[[ The data, beginning ]]

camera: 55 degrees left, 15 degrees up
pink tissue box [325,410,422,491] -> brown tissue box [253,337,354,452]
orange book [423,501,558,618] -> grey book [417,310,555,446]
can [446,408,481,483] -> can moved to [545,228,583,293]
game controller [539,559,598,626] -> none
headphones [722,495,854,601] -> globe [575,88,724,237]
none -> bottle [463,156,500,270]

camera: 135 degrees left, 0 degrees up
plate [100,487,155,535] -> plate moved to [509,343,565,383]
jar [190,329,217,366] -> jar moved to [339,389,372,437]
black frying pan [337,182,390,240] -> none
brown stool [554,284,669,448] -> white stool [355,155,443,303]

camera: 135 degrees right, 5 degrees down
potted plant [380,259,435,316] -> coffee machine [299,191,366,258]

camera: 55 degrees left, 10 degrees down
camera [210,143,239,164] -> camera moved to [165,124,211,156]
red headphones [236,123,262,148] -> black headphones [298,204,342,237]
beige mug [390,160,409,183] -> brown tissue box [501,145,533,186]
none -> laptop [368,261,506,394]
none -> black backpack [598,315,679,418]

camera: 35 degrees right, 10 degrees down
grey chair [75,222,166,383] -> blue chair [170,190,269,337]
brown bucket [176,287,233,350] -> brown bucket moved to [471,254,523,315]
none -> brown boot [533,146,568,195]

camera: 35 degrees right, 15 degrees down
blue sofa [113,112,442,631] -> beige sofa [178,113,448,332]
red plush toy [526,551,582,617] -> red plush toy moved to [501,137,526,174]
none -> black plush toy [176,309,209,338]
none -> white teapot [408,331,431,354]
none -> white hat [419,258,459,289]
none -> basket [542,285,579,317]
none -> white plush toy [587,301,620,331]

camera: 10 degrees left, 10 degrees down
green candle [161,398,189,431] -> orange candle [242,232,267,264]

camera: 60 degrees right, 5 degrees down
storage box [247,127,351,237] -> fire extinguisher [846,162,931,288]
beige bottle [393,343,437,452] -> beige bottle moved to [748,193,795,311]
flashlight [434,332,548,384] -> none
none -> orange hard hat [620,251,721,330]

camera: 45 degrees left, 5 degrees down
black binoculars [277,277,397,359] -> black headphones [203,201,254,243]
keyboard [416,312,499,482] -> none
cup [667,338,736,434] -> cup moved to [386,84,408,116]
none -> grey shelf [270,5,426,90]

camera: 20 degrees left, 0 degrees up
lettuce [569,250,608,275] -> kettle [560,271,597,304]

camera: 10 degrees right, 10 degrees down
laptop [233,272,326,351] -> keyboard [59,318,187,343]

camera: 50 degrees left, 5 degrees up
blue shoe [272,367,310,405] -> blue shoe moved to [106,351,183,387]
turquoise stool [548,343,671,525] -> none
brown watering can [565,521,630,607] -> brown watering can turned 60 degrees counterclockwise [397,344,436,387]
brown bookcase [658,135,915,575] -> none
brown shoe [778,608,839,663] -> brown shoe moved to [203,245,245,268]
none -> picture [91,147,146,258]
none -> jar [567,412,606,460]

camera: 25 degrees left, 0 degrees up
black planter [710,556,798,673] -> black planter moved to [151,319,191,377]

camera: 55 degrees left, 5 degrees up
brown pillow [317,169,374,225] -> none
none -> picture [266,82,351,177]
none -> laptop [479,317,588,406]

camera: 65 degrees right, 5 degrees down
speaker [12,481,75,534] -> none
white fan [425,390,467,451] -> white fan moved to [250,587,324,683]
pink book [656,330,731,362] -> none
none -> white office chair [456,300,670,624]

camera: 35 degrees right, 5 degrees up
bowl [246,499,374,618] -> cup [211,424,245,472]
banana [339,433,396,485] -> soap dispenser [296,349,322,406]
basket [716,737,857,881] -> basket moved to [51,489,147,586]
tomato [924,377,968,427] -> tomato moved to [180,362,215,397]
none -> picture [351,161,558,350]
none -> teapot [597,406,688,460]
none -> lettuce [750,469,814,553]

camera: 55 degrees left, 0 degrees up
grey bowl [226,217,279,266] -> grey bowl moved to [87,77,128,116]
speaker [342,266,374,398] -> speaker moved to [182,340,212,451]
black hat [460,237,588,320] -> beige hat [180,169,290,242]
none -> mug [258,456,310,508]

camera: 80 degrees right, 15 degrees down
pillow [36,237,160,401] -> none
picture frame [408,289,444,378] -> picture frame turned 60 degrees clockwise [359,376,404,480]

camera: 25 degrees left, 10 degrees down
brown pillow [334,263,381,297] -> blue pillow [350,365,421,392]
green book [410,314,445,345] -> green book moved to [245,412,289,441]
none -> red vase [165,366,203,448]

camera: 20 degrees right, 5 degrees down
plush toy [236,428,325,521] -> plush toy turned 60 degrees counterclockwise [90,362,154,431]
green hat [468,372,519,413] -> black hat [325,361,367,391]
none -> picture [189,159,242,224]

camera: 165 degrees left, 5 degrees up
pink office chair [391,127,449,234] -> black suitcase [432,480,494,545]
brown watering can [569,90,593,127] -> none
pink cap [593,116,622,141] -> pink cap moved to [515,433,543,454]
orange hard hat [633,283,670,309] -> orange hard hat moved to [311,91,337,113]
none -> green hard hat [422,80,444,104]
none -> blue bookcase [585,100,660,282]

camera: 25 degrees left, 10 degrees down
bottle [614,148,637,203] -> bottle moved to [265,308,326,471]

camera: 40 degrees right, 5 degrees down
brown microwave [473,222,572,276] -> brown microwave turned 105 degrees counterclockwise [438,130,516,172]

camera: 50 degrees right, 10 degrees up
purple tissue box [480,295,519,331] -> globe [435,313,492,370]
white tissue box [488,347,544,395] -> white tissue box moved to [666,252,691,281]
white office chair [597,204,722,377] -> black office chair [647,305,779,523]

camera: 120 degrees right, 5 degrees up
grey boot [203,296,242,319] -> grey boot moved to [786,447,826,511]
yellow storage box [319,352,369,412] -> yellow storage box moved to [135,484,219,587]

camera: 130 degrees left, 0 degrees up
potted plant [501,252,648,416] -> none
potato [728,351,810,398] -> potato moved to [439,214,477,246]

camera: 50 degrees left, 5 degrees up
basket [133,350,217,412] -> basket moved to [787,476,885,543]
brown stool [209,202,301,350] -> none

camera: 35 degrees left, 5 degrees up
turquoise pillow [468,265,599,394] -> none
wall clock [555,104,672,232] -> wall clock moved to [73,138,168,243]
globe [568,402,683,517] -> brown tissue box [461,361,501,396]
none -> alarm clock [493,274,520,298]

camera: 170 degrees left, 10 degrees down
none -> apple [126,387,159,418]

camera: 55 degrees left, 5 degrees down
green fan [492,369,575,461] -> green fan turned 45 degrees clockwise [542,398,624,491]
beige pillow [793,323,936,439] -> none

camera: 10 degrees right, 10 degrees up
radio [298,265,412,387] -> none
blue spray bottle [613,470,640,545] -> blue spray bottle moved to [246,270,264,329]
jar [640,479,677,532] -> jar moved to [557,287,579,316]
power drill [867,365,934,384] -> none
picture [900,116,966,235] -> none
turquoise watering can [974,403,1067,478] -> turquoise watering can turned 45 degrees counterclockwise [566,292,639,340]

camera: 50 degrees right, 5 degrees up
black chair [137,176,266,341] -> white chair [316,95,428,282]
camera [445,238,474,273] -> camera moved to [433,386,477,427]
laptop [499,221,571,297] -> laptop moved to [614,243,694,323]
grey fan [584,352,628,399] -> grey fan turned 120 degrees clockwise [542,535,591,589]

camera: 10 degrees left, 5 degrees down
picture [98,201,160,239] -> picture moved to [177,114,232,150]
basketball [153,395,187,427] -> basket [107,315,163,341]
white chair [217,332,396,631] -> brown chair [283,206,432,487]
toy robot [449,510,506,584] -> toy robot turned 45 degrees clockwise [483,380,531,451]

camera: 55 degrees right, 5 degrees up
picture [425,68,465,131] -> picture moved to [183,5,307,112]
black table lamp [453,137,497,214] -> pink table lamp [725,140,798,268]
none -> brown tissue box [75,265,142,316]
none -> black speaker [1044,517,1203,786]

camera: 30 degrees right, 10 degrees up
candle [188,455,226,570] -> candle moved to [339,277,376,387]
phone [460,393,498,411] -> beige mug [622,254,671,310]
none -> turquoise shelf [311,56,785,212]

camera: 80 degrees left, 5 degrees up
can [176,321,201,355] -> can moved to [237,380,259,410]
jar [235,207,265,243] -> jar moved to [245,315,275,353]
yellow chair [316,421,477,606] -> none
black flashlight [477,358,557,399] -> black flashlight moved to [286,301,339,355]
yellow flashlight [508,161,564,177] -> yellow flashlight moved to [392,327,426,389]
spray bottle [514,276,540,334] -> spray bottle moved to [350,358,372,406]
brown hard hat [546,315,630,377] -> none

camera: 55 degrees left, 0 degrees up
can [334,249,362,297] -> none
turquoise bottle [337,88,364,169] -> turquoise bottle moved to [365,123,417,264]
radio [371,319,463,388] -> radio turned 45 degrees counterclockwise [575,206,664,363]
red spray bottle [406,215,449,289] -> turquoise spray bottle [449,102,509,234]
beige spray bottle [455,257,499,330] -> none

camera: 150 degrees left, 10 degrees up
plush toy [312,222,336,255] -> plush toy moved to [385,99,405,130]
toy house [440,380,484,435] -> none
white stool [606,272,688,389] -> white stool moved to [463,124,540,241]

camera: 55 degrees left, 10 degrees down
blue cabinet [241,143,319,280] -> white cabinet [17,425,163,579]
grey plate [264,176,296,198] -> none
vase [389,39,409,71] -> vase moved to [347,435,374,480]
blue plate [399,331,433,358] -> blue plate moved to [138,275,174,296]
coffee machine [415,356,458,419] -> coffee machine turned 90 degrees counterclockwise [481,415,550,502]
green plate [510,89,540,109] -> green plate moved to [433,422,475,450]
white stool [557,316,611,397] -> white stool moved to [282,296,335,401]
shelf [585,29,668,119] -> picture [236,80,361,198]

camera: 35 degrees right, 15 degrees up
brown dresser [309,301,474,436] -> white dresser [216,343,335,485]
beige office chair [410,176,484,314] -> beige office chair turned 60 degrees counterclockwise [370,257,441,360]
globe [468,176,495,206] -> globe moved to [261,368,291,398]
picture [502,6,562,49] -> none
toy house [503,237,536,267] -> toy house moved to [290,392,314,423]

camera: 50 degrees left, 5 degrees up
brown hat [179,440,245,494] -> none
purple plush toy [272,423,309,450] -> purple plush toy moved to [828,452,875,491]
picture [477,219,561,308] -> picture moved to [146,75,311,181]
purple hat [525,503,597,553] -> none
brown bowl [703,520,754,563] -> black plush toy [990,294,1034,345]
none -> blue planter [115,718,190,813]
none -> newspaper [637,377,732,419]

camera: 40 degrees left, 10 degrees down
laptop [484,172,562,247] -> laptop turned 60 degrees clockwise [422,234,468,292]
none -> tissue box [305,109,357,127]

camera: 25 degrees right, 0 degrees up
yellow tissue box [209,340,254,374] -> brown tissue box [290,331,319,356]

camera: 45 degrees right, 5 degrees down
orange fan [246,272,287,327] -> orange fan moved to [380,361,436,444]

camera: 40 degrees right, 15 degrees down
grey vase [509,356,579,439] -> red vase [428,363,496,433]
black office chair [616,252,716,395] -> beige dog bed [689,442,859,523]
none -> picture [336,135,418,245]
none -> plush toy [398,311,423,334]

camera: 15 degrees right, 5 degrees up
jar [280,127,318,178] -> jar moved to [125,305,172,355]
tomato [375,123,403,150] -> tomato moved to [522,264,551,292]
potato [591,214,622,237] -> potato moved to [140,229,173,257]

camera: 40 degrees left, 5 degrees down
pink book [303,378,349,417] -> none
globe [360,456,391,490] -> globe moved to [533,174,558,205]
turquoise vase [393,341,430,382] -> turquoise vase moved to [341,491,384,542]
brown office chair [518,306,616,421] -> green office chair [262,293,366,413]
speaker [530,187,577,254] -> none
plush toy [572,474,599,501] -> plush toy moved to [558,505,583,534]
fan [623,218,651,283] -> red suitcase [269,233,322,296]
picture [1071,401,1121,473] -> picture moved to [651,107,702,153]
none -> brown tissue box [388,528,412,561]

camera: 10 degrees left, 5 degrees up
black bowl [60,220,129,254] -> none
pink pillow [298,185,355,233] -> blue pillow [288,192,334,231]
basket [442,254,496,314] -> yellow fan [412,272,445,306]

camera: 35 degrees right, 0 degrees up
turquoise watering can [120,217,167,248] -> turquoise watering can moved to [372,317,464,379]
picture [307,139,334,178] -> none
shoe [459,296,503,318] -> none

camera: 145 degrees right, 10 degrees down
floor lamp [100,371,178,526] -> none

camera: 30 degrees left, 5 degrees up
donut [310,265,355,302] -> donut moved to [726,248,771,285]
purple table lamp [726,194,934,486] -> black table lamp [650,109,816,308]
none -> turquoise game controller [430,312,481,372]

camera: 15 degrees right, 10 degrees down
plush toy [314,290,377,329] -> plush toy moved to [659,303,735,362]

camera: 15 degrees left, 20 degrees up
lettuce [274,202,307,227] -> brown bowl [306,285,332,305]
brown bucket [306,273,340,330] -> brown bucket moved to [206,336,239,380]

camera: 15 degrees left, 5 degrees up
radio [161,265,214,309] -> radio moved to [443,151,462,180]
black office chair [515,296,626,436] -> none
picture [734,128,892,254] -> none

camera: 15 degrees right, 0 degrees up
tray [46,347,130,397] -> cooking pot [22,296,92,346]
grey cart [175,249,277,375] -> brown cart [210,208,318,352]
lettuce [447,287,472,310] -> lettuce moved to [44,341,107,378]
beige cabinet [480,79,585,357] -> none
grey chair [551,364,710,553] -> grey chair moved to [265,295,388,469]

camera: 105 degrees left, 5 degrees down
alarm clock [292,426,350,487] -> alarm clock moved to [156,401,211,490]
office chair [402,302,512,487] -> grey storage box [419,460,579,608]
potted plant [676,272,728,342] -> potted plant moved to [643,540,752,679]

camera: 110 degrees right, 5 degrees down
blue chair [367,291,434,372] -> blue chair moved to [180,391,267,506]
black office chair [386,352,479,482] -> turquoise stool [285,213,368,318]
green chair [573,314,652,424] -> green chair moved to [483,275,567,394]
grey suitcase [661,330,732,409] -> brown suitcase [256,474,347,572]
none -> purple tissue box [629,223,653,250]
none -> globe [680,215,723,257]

[[ The data, end ]]

Where a line above contains the string "plate", tally it, then give the number alone.

**Answer area:** 4